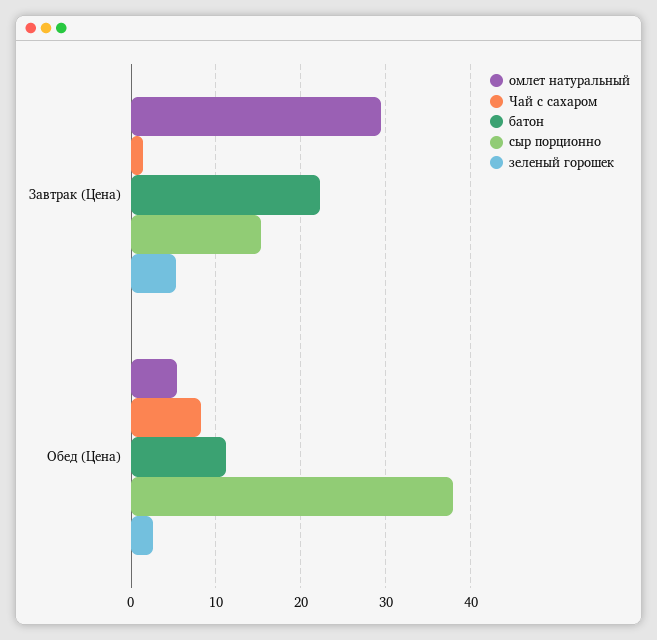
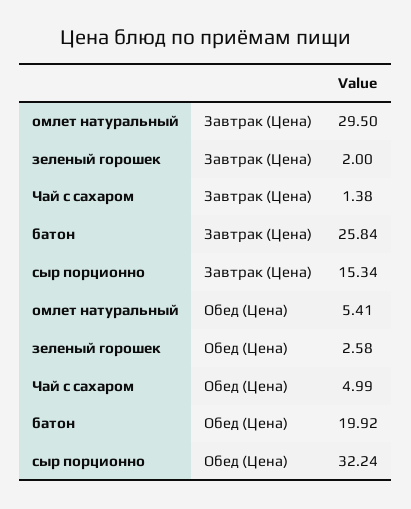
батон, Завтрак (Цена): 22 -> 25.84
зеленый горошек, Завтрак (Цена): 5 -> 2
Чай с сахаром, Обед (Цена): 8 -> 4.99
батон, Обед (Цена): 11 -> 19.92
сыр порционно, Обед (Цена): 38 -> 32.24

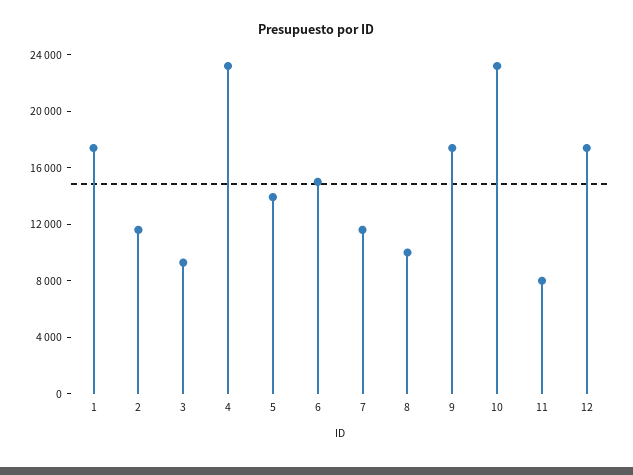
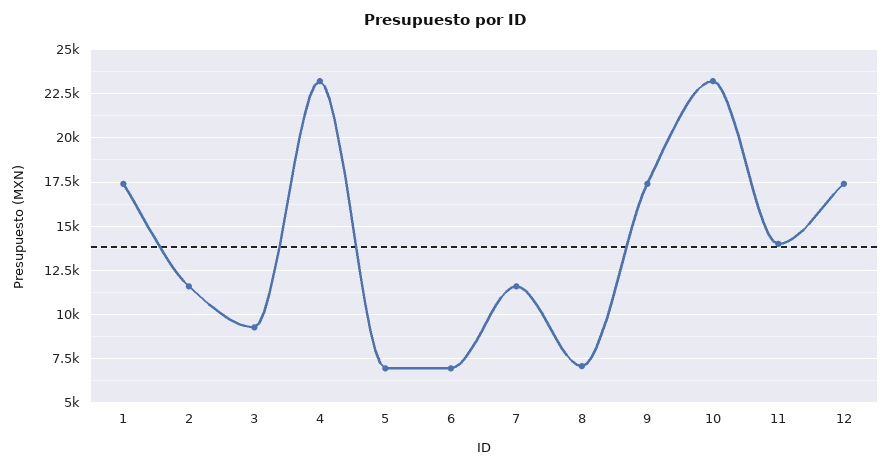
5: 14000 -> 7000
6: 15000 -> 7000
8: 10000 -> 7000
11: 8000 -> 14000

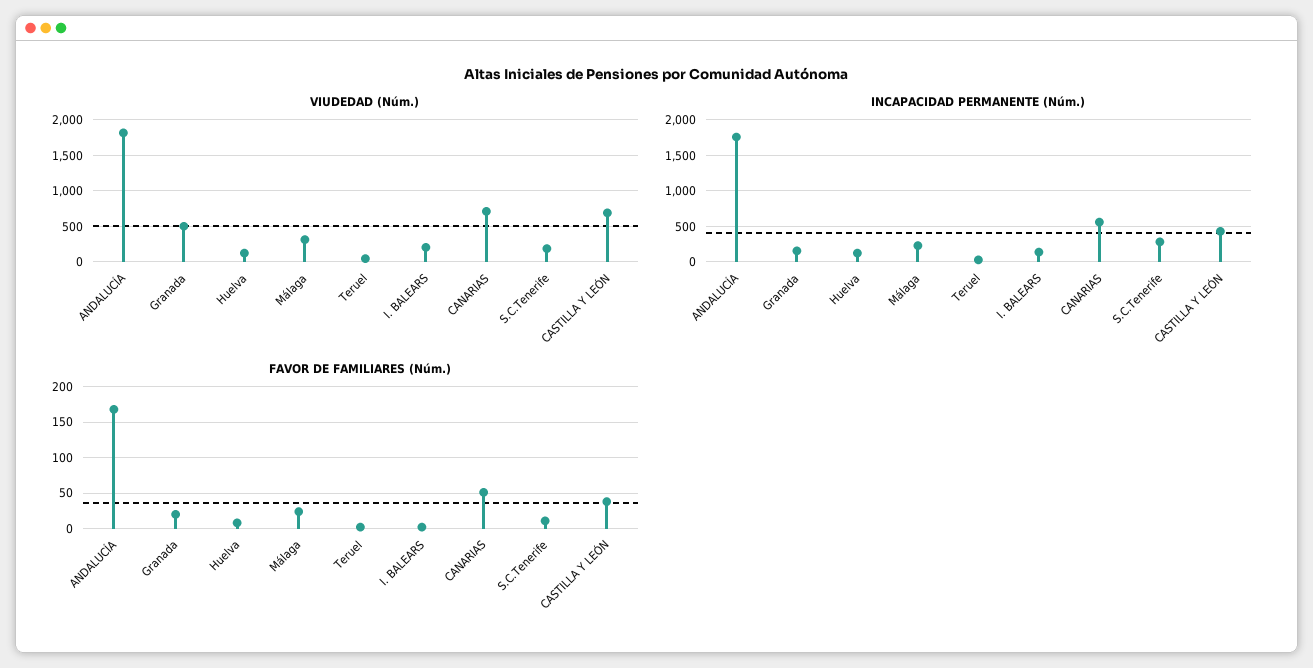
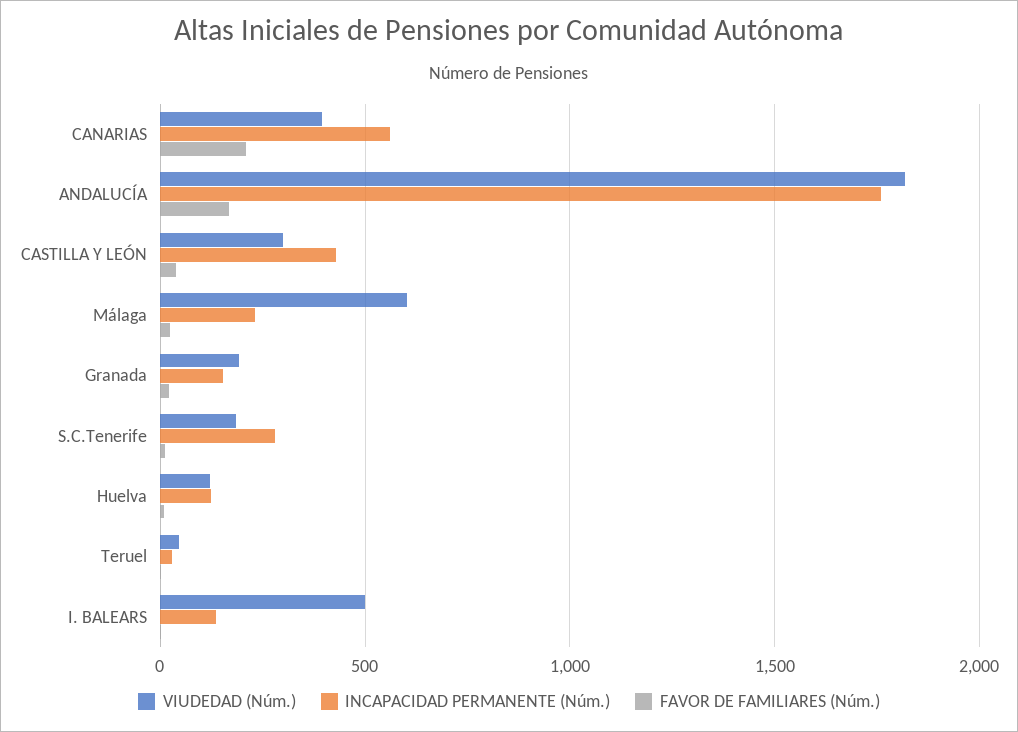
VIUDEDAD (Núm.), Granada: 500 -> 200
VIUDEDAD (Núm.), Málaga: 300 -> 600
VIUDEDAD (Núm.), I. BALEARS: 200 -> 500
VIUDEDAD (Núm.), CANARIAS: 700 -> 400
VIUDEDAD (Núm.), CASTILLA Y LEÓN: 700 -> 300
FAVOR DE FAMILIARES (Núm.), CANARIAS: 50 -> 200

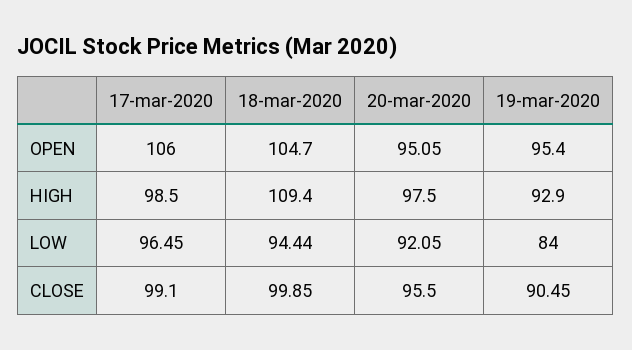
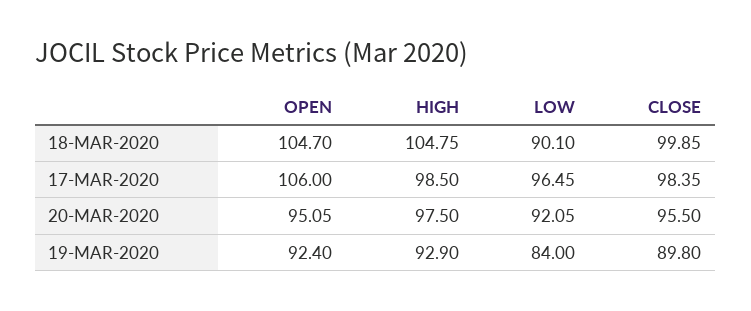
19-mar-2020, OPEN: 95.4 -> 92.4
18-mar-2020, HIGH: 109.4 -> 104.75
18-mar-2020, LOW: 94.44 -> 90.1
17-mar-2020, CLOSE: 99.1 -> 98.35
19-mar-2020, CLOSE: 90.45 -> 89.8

• The task:
For every line in the listing above that mentions the word "Цена", make a copy.

• Task solution:
батон, Завтрак (Цена): 22 -> 25.84
зеленый горошек, Завтрак (Цена): 5 -> 2
Чай с сахаром, Обед (Цена): 8 -> 4.99
батон, Обед (Цена): 11 -> 19.92
сыр порционно, Обед (Цена): 38 -> 32.24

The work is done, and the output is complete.